### EXERCISE PASSAGE:

BEGIN

Wednesday, January 24, 2007

Cats and Numbers!

Maryn! Are you listening to me? If the Port Moody Kids Library is not currently featuring this book as the greatest kids' math book EVER, it has to start doing so.

Seriously, this book is the most adorable little thing I have read in ages, and uses a cute story about a puzzled cat (and justifiably so) to explain some of the basic concepts of infinite set theory. I am so filled with nerd love for it right now that I can hardly speak. (Or that's because of the germs ravaging my lungs, but nevermind.) This could clearly be, for some future set theorist, the tipping point into higher mathematics that Rocky's Boots was for me in logic. (I honestly never knew I was learning to build logic gates from computer science - I just wanted to make the raccoon do a nifty dance.)

The story is actually a standard metaphor from set theory, called Hilbert's Hotel, in which there are infinitely many guests (in this case, the Numbers), and more show up who need rooms of their own. But if all the rooms are full, how can you let in more guests? It helps when your hotel is infinite! In mathier terms, the story shows how you can establish a one-to-one correspondence between different infinite sets, showing that (by set-theoretic standards), they're the same size (cardinality). And it shows this by little stories about how the guests have to change rooms when new ones show up, and they have to do all sorts of clever things to make sure everyone gets a room.

Also, Mr. Hilbert, who runs the hotel in this story, is drawn to look like one of my favourite pictures of David Hilbert, the mathematician, and basically, it's all-around wonderfulness and math love.

Monday, January 22, 2007

Not much else to do...


Well. Here I am more or less immobilised by what the doctor tells me is bronchitis and a fever, though at least a lower fever than I had this weekend. But with the magic of my little laptop and a nest of blankets on the couch, I can at least try to wake up my brain with this, so I can work up to posting some notes for my (sigh) classes, which I'll probably have to miss tomorrow (due to being more or less unable to walk more than 10 feet without my abused lungs protesting, much less deliver gripping lectures on set theory and truth tables.)

But I digress.

The Harmony Silk Factory is a good book, though not a spectacular one. It tells the story of Johnny Lim, possibly any or all of: a communist, murderer, and Japanese collaborator during the war. You get three different pictures of him from his son, his wife, and his British friend, all of whom are naturally too involved in the story to be reliable narrators, but by combining the three, an interesting story definitely emerges. I thought I might mark this book as memorable, though, because it's one of the first pieces of Malaysian literature I've ever read, besides the picture books I loved as a child and am assured are safely in storage.

But oddly enough, it seems to be one of the only pieces of Malaysian literature out there in the mainstream. Am I wrong? Why are there all these countries with so few books to read to represent them?

END

(Saved data entries)
BEGIN

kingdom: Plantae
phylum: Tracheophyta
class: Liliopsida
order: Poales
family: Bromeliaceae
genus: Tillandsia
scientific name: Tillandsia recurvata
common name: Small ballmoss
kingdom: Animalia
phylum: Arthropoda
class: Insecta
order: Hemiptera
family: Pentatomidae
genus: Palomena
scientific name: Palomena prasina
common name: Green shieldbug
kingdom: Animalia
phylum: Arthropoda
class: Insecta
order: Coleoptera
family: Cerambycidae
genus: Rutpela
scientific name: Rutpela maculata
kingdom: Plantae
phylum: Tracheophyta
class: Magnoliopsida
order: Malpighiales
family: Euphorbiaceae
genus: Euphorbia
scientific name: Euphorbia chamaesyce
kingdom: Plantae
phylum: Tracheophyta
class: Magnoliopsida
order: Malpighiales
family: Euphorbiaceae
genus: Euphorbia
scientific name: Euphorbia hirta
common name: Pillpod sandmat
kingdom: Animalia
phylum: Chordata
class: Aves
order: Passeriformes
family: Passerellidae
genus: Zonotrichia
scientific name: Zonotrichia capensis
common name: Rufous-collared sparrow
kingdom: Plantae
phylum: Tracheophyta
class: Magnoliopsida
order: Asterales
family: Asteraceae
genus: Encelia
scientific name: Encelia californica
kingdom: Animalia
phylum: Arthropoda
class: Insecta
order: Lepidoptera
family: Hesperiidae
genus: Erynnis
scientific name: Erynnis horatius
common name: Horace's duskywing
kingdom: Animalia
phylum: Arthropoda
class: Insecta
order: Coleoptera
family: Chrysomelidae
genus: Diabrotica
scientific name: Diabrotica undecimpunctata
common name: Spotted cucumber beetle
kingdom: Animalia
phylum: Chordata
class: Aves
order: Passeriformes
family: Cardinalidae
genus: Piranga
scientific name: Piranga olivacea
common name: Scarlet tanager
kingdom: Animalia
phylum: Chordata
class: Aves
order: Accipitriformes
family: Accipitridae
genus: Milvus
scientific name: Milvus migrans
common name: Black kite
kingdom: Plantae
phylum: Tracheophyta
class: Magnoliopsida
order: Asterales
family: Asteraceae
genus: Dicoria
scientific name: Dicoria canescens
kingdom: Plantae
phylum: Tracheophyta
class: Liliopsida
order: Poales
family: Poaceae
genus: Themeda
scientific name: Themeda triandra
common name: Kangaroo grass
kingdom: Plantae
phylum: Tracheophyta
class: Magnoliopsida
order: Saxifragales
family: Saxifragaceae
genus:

END

In the blog posts, what is the standard set theory metaphor that the story about the puzzled cat is based on? These rows are separate material and have nothing to do with the blog posts.

Hilbert's Hotel.